[Start of Attachment]

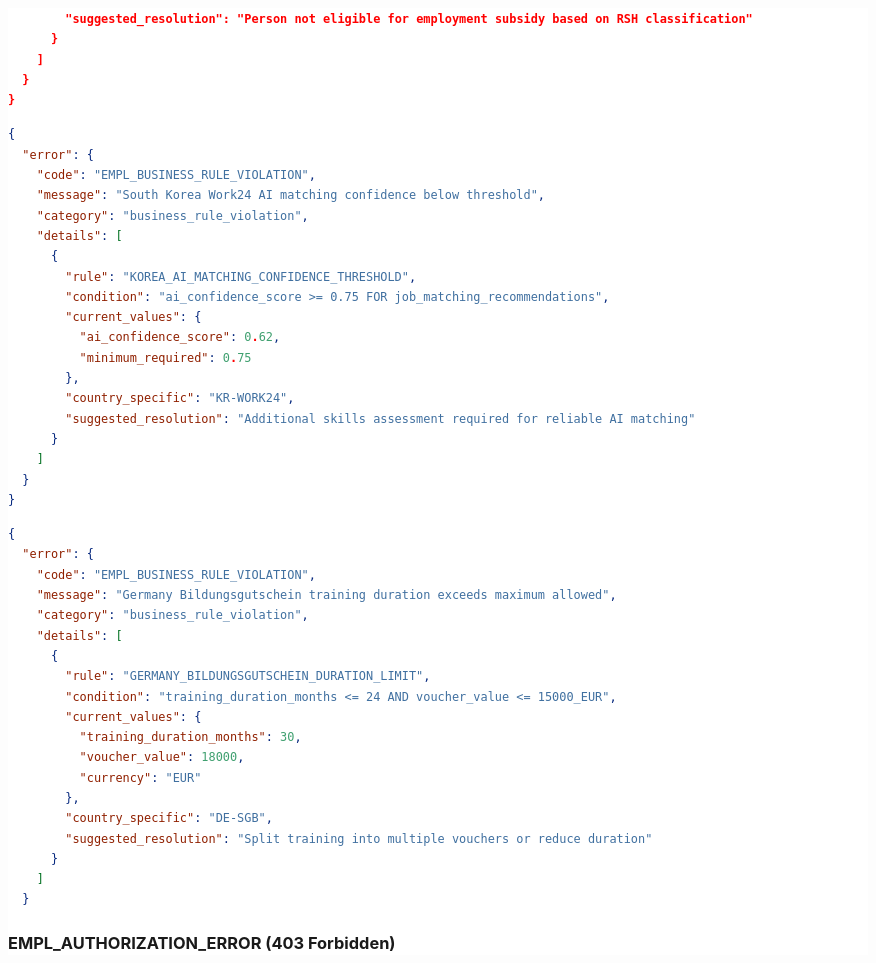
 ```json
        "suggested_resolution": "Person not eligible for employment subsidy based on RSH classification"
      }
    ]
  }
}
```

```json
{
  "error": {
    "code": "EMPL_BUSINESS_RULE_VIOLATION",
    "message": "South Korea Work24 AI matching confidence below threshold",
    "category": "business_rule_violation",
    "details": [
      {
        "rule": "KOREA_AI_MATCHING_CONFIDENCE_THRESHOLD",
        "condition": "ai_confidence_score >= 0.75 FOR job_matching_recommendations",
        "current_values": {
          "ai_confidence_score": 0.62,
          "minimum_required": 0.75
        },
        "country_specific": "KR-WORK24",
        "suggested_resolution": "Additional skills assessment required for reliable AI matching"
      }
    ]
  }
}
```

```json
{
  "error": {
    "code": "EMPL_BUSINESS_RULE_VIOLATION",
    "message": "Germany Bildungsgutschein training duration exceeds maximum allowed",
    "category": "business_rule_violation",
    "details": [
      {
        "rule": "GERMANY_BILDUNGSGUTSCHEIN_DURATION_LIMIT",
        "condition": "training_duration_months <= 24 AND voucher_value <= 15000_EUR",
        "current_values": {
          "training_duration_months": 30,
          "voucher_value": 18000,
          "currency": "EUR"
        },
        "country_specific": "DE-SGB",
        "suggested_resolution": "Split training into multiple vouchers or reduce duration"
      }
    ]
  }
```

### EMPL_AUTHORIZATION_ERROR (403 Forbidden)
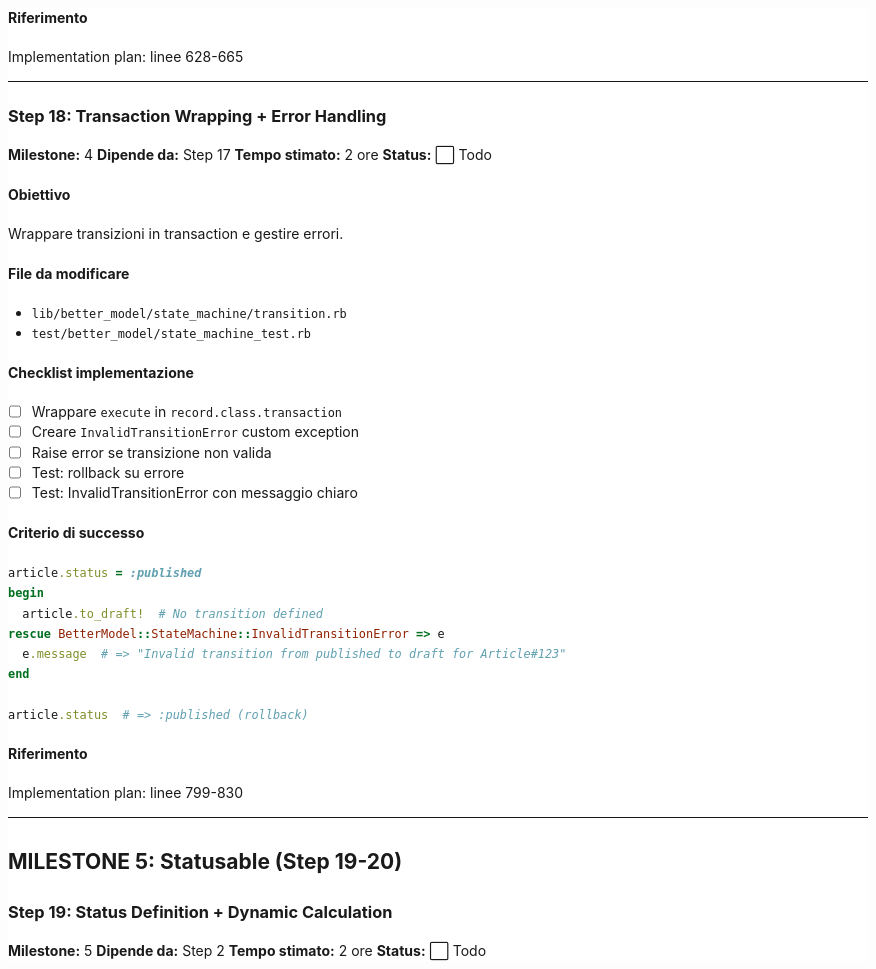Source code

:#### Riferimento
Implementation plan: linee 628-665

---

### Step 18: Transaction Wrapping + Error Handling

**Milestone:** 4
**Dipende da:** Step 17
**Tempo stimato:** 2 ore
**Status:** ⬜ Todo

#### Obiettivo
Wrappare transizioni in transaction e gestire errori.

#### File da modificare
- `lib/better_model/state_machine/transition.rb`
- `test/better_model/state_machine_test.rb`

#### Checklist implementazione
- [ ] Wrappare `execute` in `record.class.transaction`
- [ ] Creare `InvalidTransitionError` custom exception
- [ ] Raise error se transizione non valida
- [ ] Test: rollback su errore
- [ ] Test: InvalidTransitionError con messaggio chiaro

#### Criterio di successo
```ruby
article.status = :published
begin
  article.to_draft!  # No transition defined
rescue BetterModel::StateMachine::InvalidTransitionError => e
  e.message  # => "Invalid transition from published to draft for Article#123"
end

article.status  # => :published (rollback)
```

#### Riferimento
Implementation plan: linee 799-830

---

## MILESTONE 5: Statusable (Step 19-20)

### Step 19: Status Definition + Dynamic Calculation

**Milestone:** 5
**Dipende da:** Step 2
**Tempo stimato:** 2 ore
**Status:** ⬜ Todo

[End of Attachment]
[Start of Attachment]

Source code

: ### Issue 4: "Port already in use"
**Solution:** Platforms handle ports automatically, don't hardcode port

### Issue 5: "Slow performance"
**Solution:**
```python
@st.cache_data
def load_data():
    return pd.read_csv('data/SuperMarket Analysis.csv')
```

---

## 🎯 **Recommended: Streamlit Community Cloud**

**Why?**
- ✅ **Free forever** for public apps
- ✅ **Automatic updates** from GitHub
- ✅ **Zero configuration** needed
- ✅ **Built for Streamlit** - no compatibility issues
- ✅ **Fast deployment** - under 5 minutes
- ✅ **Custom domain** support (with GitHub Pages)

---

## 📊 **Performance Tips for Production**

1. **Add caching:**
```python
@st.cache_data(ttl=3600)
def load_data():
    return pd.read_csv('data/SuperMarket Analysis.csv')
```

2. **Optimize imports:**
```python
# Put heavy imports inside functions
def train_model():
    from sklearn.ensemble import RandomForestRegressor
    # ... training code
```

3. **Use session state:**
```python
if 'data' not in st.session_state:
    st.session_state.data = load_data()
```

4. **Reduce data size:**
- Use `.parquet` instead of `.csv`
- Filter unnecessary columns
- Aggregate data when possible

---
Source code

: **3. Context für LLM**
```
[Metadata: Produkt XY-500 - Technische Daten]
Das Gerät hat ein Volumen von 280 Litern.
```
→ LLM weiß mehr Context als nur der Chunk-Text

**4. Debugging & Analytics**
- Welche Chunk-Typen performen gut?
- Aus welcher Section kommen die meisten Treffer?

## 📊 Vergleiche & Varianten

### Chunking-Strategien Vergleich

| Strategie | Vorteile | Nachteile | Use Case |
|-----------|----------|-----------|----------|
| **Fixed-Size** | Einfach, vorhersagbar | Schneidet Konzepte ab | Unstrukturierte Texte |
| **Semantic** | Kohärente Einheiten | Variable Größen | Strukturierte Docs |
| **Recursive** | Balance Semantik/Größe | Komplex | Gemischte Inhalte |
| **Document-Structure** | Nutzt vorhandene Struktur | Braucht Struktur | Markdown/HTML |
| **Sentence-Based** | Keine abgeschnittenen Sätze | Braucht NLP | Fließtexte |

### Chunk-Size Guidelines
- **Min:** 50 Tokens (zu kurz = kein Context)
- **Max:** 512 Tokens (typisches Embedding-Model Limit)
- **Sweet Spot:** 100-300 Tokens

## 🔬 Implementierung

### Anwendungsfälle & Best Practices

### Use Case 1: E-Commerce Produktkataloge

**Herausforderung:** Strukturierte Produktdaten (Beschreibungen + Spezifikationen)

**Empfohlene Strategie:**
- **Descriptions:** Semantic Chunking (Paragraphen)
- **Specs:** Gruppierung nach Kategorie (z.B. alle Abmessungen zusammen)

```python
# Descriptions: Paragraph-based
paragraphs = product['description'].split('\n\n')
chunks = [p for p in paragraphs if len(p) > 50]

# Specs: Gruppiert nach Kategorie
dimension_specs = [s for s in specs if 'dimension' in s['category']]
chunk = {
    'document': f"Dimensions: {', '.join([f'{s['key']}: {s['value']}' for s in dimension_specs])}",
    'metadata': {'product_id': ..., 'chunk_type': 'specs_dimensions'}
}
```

[End of Attachment]
[Start of Attachment]

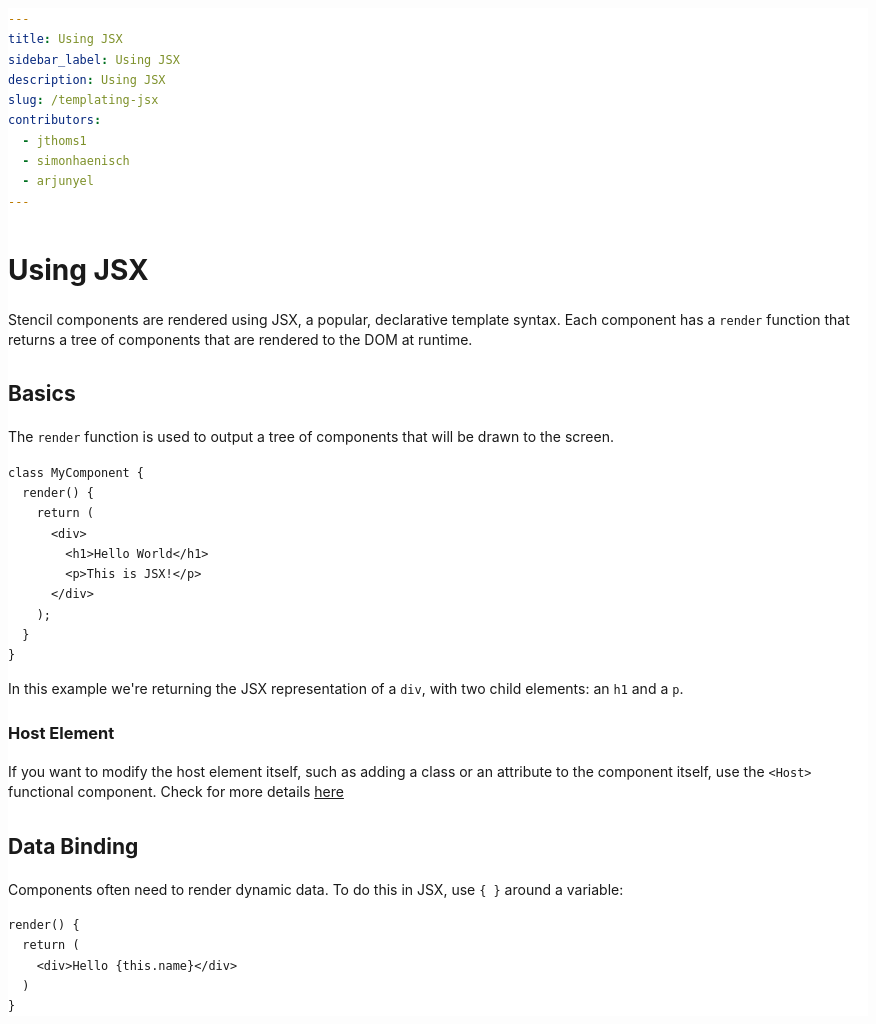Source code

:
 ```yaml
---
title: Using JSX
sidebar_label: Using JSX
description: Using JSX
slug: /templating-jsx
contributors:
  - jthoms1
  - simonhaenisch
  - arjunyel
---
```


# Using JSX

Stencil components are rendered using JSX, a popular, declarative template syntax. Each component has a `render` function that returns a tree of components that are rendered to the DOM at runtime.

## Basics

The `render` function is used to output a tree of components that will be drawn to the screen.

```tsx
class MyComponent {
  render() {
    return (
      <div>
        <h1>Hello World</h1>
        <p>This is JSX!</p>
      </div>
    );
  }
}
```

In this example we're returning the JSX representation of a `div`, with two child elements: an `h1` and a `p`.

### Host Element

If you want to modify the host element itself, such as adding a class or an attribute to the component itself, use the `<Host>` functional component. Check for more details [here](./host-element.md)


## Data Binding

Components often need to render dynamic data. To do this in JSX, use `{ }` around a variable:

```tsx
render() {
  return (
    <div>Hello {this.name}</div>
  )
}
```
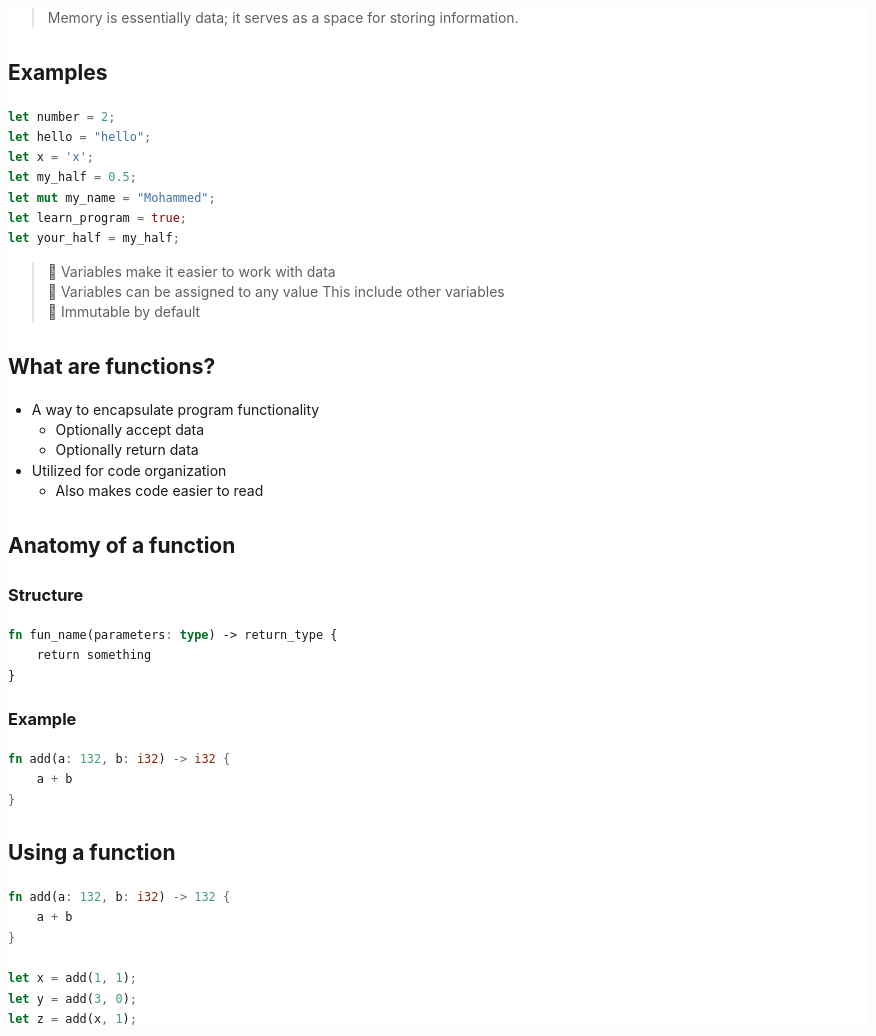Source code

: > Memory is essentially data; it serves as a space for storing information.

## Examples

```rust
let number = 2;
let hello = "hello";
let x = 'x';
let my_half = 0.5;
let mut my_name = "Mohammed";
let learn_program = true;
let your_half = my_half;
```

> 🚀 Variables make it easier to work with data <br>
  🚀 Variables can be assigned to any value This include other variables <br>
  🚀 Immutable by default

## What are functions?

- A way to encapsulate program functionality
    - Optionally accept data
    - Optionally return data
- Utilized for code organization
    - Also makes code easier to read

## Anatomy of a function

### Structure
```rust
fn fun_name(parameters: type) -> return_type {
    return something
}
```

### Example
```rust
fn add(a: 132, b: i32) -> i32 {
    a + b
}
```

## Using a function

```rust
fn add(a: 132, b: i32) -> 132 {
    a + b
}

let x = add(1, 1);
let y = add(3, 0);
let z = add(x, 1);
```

[End of Attachment]

Show the lines above that have the word "functions".

# Put heavy imports inside functions
## What are functions?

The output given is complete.